[TASK PROMPT] Give back exactly the lines of the entries below from the line with "vfov_deg: 19.6" to the line with "exposure_s: 1/180", inclusive, and only those.

[DATASET CONTENT]

----

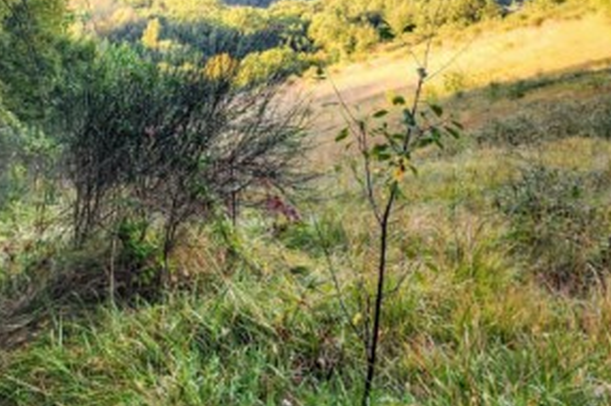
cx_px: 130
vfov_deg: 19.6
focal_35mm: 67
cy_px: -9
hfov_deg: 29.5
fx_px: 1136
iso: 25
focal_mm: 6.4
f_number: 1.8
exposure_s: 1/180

----

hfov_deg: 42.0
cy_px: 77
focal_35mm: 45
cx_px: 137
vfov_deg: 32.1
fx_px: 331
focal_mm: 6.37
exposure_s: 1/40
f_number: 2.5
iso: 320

----

[SOLUTION FOR THIS PROBLEM]
vfov_deg: 19.6
focal_35mm: 67
cy_px: -9
hfov_deg: 29.5
fx_px: 1136
iso: 25
focal_mm: 6.4
f_number: 1.8
exposure_s: 1/180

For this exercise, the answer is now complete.